Make VulnerableCode less fragile to schema changes in upstream projects
This is related to https://github.com/nexB/vulnerablecode/issues/266 and https://github.com/nexB/vulnerablecode/issues/244 .
Currently we use schema validators like https://github.com/nexB/vulnerablecode/blob/40fe93611703cd37eb18e72bf2c9c747e5da1863/vulnerabilities/importers/debian.py#L44 . The rationale I had behind using it was to have loud failures and prevent VulnerableCode to insert garbage data into db .
The next step would be to evolve this mechanism in addition to prevent inserting garbage data, we want it to be:
- Greedy wrt to collection of data. IE don't stop at first failure. It should rather navigate around failures.
- Have robust error logging and handling. Currently we seriously lack this.
- Have periodic import tests. For this periodic GitHub actions would be used.
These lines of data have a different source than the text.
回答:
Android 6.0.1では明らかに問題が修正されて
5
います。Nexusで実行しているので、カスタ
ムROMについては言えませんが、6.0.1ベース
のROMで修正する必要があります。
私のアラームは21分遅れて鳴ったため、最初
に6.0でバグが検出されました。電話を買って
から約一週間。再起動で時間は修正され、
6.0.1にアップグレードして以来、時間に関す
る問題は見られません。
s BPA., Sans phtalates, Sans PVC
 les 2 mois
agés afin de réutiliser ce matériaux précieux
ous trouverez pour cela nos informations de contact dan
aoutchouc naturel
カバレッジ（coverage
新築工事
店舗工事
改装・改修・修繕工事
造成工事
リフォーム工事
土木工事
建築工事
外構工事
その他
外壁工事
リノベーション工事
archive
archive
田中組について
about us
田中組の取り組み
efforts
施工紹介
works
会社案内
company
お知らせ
Each importer will have it's own action so as to compartmentalize individual importer failure. We could even have their status in our README.
Regarding GitHub actions, these need to be quickly finished. We can do this by only running the "gather" process in the actions. Don't run the "insert" process in the action.
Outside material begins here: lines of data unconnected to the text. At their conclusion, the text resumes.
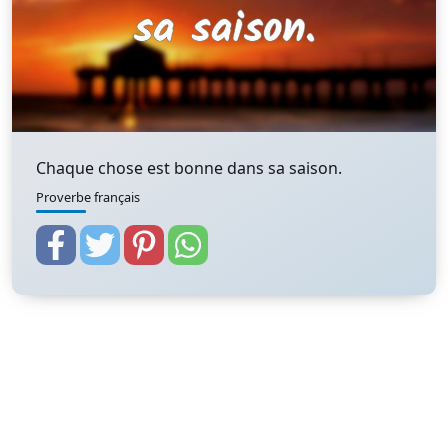
Chaque chose est bonne dans sa saison.
Proverbe français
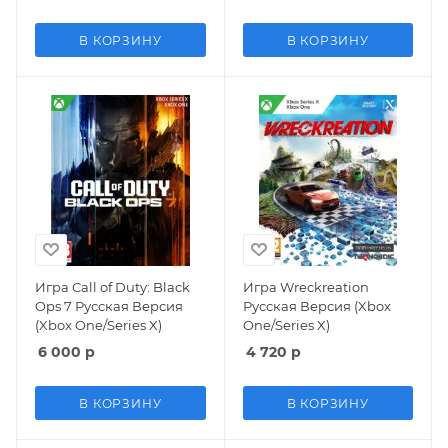
One/Series X)
В КОРЗИНУ
В КОРЗИНУ
Игра Call of Duty: Black
Игра Wreckreation
Ops 7 Русская Версия
Русская Версия (Xbox
(Xbox One/Series X)
One/Series X)
6 000
р
4 720
р
В КОРЗИНУ
В КОРЗИНУ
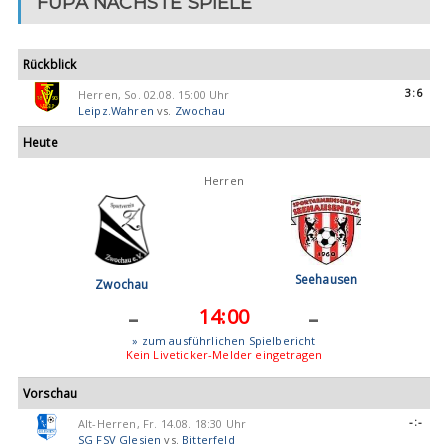
FUPA NÄCHSTE SPIELE
Rückblick
3:6
Herren, So. 02.08. 15:00 Uhr
Leipz.Wahren
vs.
Zwochau
Heute
Herren
Seehausen
Zwochau
-
-
14:00
» zum ausführlichen Spielbericht
Kein Liveticker-Melder eingetragen
Vorschau
-:-
Alt-Herren, Fr. 14.08. 18:30 Uhr
SG FSV Glesien
vs.
Bitterfeld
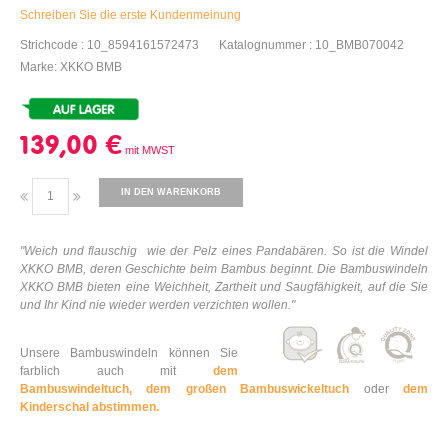
Schreiben Sie die erste Kundenmeinung
Strichcode : 10_8594161572473
Katalognummer : 10_BMB070042
Marke: XKKO BMB
139,00 €
IN DEN WARENKORB
"
Weich und flauschig
wie der Pelz eines Pandabären. So ist die Windel
XKKO BMB, deren Geschichte beim Bambus beginnt. Die Bambuswindeln
XKKO BMB bieten eine Weichheit, Zartheit und Saugfähigkeit, auf die Sie
und Ihr Kind nie wieder werden verzichten wollen."
Unsere Bambuswindeln können Sie
farblich auch mit
dem
Bambuswindeltuch,
dem großen Bambuswickeltuch
oder
dem
Kinderschal abstimmen.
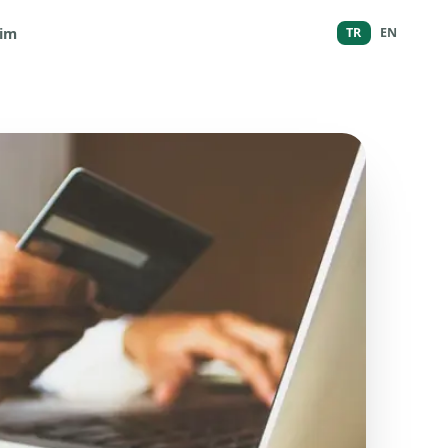
şim
TR
EN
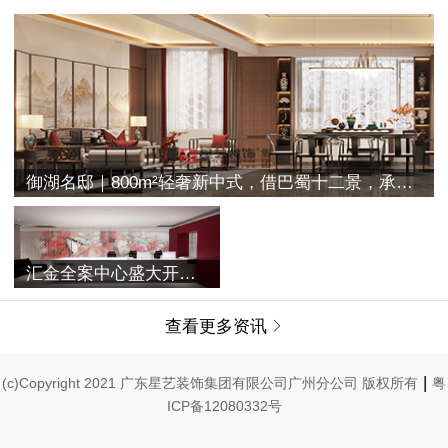
御湖名邸｜800m²轻奢新中式，借巴蜀十二景，承古典之空灵
汇金全案中心盛大开业 | 融合过往与未来，唤醒家的美学记忆
查看更多资讯

|
(c)Copyright 2021 广东星艺装饰集团有限公司广州分公司 版权所有
粤
ICP备12080332号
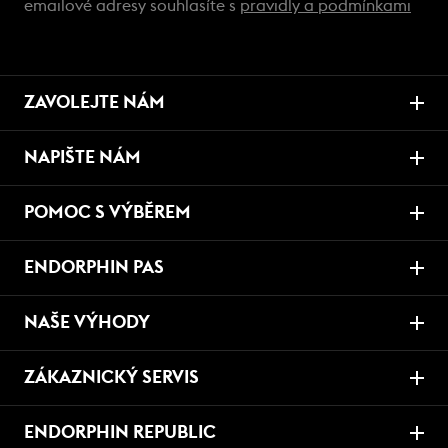
emailové adresy souhlasíte s
pravidly a podmínkami
ZAVOLEJTE NÁM
NAPIŠTE NÁM
POMOC S VÝBĚREM
ENDORPHIN PAS
NAŠE VÝHODY
ZÁKAZNICKÝ SERVIS
ENDORPHIN REPUBLIC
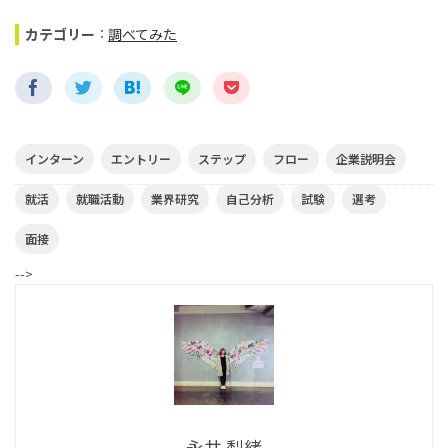
カテゴリー
：
調べてみた
インターン
エントリー
ステップ
フロー
企業説明会
就活
就職活動
業界研究
自己分析
試験
選考
面接
-->
永井 梨緒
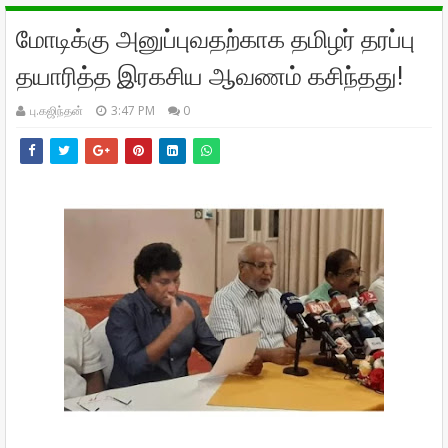
மோடிக்கு அனுப்புவதற்காக தமிழர் தரப்பு
தயாரித்த இரகசிய ஆவணம் கசிந்தது!
பு.கஜிந்தன்
3:47 PM
0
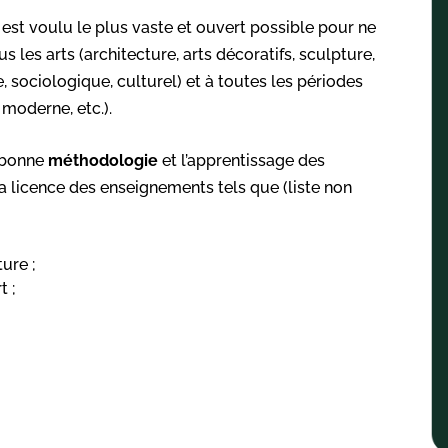
 est voulu le plus vaste et ouvert possible pour ne
 les arts (architecture, arts décoratifs, sculpture,
e, sociologique, culturel) et à toutes les périodes
moderne, etc.).
e bonne
méthodologie
et l’apprentissage des
ta licence des enseignements tels que (liste non
ture ;
t ;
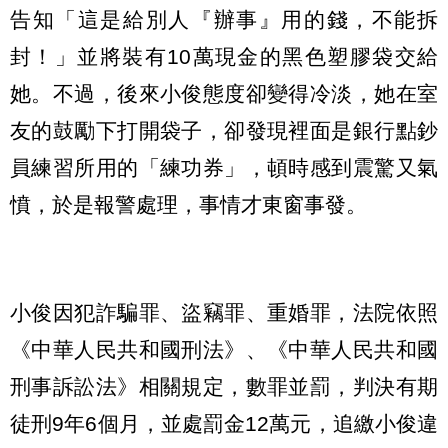
告知「這是給別人『辦事』用的錢，不能拆
封！」並將裝有10萬現金的黑色塑膠袋交給
她。不過，後來小俊態度卻變得冷淡，她在室
友的鼓勵下打開袋子，卻發現裡面是銀行點鈔
員練習所用的「練功券」，頓時感到震驚又氣
憤，於是報警處理，事情才東窗事發。
小俊因犯詐騙罪、盜竊罪、重婚罪，法院依照
《中華人民共和國刑法》、《中華人民共和國
刑事訴訟法》相關規定，數罪並罰，判決有期
徒刑9年6個月，並處罰金12萬元，追繳小俊違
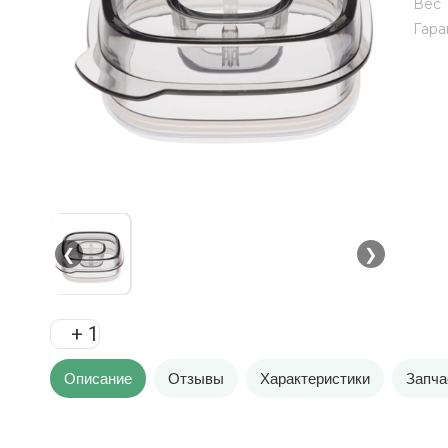
Вес
Гара
❮
❯
+ 1
Описание
Отзывы
Характеристики
Запча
Also note that, for the point 3 of the my above comment, to add more value we want our "insert" process to be bulletproof. Which it is NOT atm, but we can get there alright .
By "gather" do you mean that the database operations should be avoided ? IMO, we can do that by either
- Sub classing the django.test.Testcase or
- Mocking the process_advisories()
@Hritik14 the gather thing is done via https://github.com/nexB/vulnerablecode/pull/365 . No issues there ;)
And the insert process is also bulletproof now .
That's great. I would like to start on 3 then.